» EXERCISE GOAL
Reproduce every line of text in the listing below word for word, and leave out the pictures.

» RECORDS SUPPLIED
☆ ☆ ☆ ☆ ☆ ☆ ☆

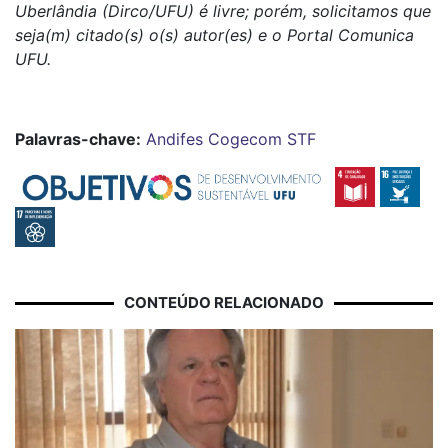
Uberlândia (Dirco/UFU) é livre; porém, solicitamos que
seja(m) citado(s) o(s) autor(es) e o Portal Comunica
UFU.
Palavras-chave:
Andifes
Cogecom
STF
CONTEÚDO RELACIONADO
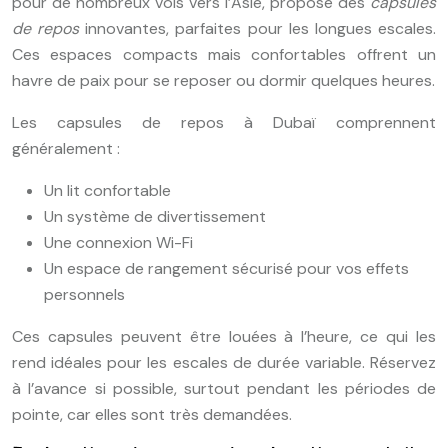
pour de nombreux vols vers l’Asie, propose des
capsules
de repos
innovantes, parfaites pour les longues escales.
Ces espaces compacts mais confortables offrent un
havre de paix pour se reposer ou dormir quelques heures.
Les capsules de repos à Dubaï comprennent
généralement :
Un lit confortable
Un système de divertissement
Une connexion Wi-Fi
Un espace de rangement sécurisé pour vos effets
personnels
Ces capsules peuvent être louées à l’heure, ce qui les
rend idéales pour les escales de durée variable. Réservez
à l’avance si possible, surtout pendant les périodes de
pointe, car elles sont très demandées.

☆ ☆ ☆ ☆ ☆ ☆ ☆

» RESULT OF THE EXERCISE
Uberlândia (Dirco/UFU) é livre; porém, solicitamos que
seja(m) citado(s) o(s) autor(es) e o Portal Comunica
UFU.
Palavras-chave:
Andifes
Cogecom
STF
CONTEÚDO RELACIONADO
pour de nombreux vols vers l’Asie, propose des
capsules
de repos
innovantes, parfaites pour les longues escales.
Ces espaces compacts mais confortables offrent un
havre de paix pour se reposer ou dormir quelques heures.
Les capsules de repos à Dubaï comprennent
généralement :
Un lit confortable
Un système de divertissement
Une connexion Wi-Fi
Un espace de rangement sécurisé pour vos effets
personnels
Ces capsules peuvent être louées à l’heure, ce qui les
rend idéales pour les escales de durée variable. Réservez
à l’avance si possible, surtout pendant les périodes de
pointe, car elles sont très demandées.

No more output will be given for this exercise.